Gold futures posted a record deal on Friday, along with their strongest weekly performance since early April, with calls to the never-before-seen level of $ 2,000 an ounce for the precious metal to come stronger than ever.
“The gold and silver bulls will face a real challenge in the next two weeks,” Chintan Karnani, chief market analyst at Insignia Consultants, said in a note on Friday. But if tensions between China and the United States escalate, and the United States sees a sharp daily rise in COVID-19 cases, “then gold and silver will only increase.”
He believes that the price corrections, if any, will be “slight”. The $ 2,000 mark for gold will “break very easily.”
GC00 Gold August,
GCQ20,
It rose $ 7.50, or 0.4%, to hit $ 1,897.50 an ounce on Comex Friday, after trading as high as $ 1,904.60. For the week, prices rose 4.8%, the largest weekly percentage increase since the week ending April 9.
The contract broke the most active contract settlement record of $ 1,891.90 since August 22, 2011, according to records dating back to November 1984, according to Dow Jones Market Data. The record busiest intraday level remains at $ 1,923.70 an ounce since September 6, 2011.
The July gold contract of the previous month GCN20,
trading at a significantly lower volume, it recorded a record for a second consecutive session. It settled at $ 1,897.30 on Friday, up to $ 8.20, or 0.4%, for the session. That’s a record for first-month contracts, based on data dating back to 1975.
Read: Gold hits a near record as tensions rise between the United States and China
“There are many push and pull factors in the context” of the gold recovery, said Barani Krishnan, senior analyst for commodities at Investing.com. “You have expectations of encouragement around the world after the [European Union] $ 750 billion coronavirus relief plan, even as Congress comes and goes in its own CARES 4.0 package for Covid-19 that should add another $ 1 billion to the mix. ”
The US dollar also continues to “break, pushing precious metals higher, although simmering tensions between the United States and China are supporting the dollar for a complete collapse,” he said in comments by email.
Meanwhile, silver prices also recently rebounded to their highest settlement since 2013, with September SIU20 silver,
contract on Wednesday settling at $ 23,144 an ounce. It ended Friday at $ 22.85, up 15.6% on the week.
“This is usually the quiet time for gold – the summer crisis,” said Ross Norman, chief executive of precious metals news and information provider Metals Daily. “Well, not this year.”

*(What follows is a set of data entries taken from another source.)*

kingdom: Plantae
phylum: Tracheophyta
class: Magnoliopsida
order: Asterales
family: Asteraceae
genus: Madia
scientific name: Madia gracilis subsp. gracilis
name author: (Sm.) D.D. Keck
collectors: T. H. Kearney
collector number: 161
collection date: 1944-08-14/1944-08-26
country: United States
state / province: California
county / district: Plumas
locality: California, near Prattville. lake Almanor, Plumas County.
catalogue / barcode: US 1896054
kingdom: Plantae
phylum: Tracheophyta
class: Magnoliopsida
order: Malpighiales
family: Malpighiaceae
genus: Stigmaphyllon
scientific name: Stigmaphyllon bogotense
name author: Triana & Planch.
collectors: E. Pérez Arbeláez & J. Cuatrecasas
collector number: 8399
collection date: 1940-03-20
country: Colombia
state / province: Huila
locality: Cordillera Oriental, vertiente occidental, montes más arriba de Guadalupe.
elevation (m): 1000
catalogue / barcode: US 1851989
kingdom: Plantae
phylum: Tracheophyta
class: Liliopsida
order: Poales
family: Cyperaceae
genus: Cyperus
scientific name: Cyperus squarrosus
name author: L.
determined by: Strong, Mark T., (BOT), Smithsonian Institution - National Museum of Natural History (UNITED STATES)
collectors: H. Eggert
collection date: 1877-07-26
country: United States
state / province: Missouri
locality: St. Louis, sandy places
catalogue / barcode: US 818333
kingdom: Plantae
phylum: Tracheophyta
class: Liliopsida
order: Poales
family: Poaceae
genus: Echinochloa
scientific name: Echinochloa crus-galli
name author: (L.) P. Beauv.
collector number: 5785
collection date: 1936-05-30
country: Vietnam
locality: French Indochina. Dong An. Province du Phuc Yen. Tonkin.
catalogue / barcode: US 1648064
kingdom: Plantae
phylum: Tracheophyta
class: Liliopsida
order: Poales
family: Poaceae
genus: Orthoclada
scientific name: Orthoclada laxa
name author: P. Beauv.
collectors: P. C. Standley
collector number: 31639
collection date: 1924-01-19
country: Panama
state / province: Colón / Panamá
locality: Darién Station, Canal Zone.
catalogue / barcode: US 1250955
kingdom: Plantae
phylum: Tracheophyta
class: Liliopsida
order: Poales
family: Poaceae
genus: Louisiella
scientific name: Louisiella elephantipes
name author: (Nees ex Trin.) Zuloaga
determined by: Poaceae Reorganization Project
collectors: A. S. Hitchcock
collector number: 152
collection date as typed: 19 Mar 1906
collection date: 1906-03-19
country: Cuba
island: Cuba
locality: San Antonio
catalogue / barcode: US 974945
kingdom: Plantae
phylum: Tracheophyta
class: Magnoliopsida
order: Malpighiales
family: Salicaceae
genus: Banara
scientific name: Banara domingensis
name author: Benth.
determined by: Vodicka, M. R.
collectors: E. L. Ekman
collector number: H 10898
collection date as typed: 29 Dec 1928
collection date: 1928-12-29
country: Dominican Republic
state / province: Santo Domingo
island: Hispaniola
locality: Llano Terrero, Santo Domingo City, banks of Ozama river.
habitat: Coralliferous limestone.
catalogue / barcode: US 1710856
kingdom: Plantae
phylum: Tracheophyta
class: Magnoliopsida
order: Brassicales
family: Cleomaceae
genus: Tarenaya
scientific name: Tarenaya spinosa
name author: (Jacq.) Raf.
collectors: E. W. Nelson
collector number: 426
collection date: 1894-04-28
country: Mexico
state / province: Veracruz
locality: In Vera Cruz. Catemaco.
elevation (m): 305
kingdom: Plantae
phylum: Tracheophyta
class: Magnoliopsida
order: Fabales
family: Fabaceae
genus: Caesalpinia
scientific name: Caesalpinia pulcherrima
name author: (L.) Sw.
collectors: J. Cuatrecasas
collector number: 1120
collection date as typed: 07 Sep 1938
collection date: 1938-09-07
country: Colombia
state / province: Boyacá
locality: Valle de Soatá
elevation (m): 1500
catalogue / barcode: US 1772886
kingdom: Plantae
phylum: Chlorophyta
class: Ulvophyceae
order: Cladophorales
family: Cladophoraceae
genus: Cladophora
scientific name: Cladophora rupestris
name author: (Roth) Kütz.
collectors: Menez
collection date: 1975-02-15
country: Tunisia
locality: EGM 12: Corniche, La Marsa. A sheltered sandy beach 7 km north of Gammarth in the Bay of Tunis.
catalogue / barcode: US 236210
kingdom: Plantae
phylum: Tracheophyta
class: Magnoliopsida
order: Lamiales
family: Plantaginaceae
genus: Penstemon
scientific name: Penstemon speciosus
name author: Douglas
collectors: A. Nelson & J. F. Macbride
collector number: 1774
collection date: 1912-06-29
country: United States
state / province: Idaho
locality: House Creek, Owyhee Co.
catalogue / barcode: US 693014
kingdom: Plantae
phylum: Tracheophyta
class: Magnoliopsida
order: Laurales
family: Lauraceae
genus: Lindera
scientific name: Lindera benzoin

In a forecast issued to the London Bullion Market Association in December 2019, he had predicted that gold prices would hit a record high this year. Given that, he said “it is not surprising that he did it. The move “has been faster than we expected.”
Read:Why has gold become a ‘weapon of choice’ for investors?
“Actually, pretty much everything is going the way of gold: record debt, epic rise in the money supply, silver recovery, negative real returns and even a dollar correction,” Norman told MarketWatch.
George Gero, managing director of RBC Wealth Management, told MarketWatch that gold’s upward momentum is “caused by a perfect storm of pandemic headlines, benign dollars, and interest rates as global economic stimulus grows.”
“This may last longer than usual,” as the pandemic casts a shadow over Europe, South America, the Far East and the United States, he said.
Contributing to the appeal of the gold paradise are mounting tensions between China and the United States, upcoming elections in the United States, concerns about an increase in debt due to continued stimulus and riots everywhere, Gero said.
Gold prices have risen about 50% since the summer of 2018, when the metal hit less than $ 1,200 an ounce, said Adrian Ash, director of research at BullionVault. That’s the fastest gain in two years since New Year 2012, he said.
The yellow metal has also risen around $ 400 an ounce since the collapse of COVID-March 19, “its highest gain in 17 weeks since the peak of September 2011 and before January 1980,” Ash said, adding that trading volumes at BullionVault, an online site The platform for physical precious metals reached $ 28.9 million, which was the third busiest day in history, after March 17, when the COVID crisis really broke out, and on 24 June 2016, the day of the result of the UK Brexit referendum.
“The hot money finally came together,” said Ash.
That said, analysts warned that gold could soon see a correction.
Prices could drop “in profit taking,” Norman said. At the same time, the stock market “is disconnected from the real economy and a sell-off could see margin gains again as we saw” in the first quarter, prompting traders to sell gold to cover those margins.
Gero also expressed caution. “Next week, the expiration of options on Comex, with options in the money that become futures contracts that need cash margin, could lead traders to take profit” in gold, he said.
However, even if there were a pullback in gold prices, Norman said “all he would do would be to provide a new buying opportunity … for that window to close fairly quickly.”